(Document extract begins)

On November 12th, 2020, the newspaper “KATHIMERINI” published the research activities of the group of the Composite and Nanostructured Materials in FORTH/ICEHT, under the leadership of Professor Costas Galiotis, regarding the development of materials for the protection of artworks under the framework of the APACHE project. The title of the article was “Some graphene for Munch’s Scream”.
“As an art lover, I knew that museums have a problem protecting their works from harmful factors, such as moisture and organic compounds, when they are in storage,” Galiotis explains. “I also knew that there were many references to well-known endangered artworks, such as Van Gogh’s ‘the Bedroom’ and ‘Sunflowers’ or Munch’s ‘Scream’, because their colors change and fade. Their main enemies are sunlight, humidity and sometimes some volatile organic compounds (VOCs).
In the article, is explained that the current activities of team are the development of materials for the protection of stored museum acquisitions under APACHE. The research aims at the development of new absorbent materials for moisture and gaseous pollutants, but also at the creation of special storage chambers/crates. Also, at the development of graphene-based humidity sensors that will be able to record humidity levels in the chambers in real time. It is further referred that the purpose of APACHE is to apply these technologies directly to the museums that are partners in the program, such as the Georges Pompidou in Paris, the Guggenheim in Venice and the national museums of Slovenia and Hungary.

(Document extract ends)
(Given data begins)

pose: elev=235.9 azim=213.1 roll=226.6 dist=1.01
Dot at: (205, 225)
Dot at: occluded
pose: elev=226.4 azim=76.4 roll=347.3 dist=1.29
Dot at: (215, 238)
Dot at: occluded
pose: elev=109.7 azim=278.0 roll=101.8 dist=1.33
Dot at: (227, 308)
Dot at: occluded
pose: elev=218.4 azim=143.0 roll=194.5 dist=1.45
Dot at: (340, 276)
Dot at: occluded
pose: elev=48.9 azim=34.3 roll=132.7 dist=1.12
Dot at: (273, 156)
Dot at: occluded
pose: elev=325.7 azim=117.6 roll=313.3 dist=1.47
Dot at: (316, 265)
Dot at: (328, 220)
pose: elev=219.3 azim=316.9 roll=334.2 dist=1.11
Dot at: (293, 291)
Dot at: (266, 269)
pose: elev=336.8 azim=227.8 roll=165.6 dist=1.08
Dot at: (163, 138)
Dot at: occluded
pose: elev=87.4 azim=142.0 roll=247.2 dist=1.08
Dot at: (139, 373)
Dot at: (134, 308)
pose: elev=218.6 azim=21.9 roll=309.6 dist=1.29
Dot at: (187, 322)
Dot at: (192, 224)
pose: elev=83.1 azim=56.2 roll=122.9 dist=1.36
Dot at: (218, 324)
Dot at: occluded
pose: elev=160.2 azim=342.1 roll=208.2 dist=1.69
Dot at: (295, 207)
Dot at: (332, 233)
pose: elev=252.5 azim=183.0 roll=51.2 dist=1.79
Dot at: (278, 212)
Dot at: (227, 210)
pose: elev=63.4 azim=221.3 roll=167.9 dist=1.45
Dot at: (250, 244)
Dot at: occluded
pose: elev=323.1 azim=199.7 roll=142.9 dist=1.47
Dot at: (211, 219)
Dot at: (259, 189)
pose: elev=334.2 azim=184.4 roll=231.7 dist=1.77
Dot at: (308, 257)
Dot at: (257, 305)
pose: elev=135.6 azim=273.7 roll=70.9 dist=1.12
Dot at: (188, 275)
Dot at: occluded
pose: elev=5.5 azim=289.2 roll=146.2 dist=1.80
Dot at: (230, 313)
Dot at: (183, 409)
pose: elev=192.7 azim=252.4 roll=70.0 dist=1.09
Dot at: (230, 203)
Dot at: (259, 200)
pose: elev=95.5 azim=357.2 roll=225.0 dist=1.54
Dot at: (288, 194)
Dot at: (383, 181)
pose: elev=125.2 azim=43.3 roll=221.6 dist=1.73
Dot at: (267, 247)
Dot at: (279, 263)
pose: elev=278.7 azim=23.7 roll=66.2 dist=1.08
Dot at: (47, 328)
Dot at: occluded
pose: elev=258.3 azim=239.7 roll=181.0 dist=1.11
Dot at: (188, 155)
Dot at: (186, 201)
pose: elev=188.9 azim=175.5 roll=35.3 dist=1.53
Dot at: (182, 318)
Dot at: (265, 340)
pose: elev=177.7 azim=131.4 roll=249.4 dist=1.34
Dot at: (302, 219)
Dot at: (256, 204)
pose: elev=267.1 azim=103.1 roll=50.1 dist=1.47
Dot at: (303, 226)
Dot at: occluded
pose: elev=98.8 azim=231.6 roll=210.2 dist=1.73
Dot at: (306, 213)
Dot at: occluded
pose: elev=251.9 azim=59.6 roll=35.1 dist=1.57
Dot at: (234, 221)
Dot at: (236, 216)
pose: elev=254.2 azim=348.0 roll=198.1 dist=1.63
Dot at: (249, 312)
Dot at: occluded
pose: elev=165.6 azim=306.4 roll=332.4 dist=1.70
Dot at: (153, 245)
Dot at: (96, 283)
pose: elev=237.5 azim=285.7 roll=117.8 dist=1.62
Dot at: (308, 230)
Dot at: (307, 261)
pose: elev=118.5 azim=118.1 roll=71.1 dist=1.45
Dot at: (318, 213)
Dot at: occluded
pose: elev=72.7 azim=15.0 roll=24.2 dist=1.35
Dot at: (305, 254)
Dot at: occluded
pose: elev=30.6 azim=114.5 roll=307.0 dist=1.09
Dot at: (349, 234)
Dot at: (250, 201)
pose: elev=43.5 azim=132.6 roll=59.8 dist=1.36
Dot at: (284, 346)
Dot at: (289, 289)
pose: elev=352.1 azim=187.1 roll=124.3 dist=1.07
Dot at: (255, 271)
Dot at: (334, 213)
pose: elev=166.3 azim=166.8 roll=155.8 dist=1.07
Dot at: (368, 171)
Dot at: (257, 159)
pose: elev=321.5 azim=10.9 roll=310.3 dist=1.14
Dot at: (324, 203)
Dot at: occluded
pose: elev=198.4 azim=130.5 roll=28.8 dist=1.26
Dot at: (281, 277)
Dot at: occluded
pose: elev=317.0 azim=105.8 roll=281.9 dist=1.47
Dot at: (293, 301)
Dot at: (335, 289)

(Given data ends)

▶ **Task requirements**:
Extend the article on the FORTH group's graphene-based materials for protecting stored artworks, picking up right after its last sentence.

▶ **Result**:
“In the photo, the group of the Composite and Nanostructured Materials of FORTH/ICEHT, under the supervision of Professor Costas Galiotis. In the first row, from left to right: (first) the researcher Dr. Maria-Giovanna Pastore-Carbone, Professor Galiotis (fourth from left) and, next, the PhD candidate Maria Kotsidi. In the second row, from left to right: the PhD candidate G. Paterakis (fourth from left) and, next, the researcher Dr. G. Anagnostopoulos. In the third row: second from the left, the researcher Dr. G. Gorgolis.”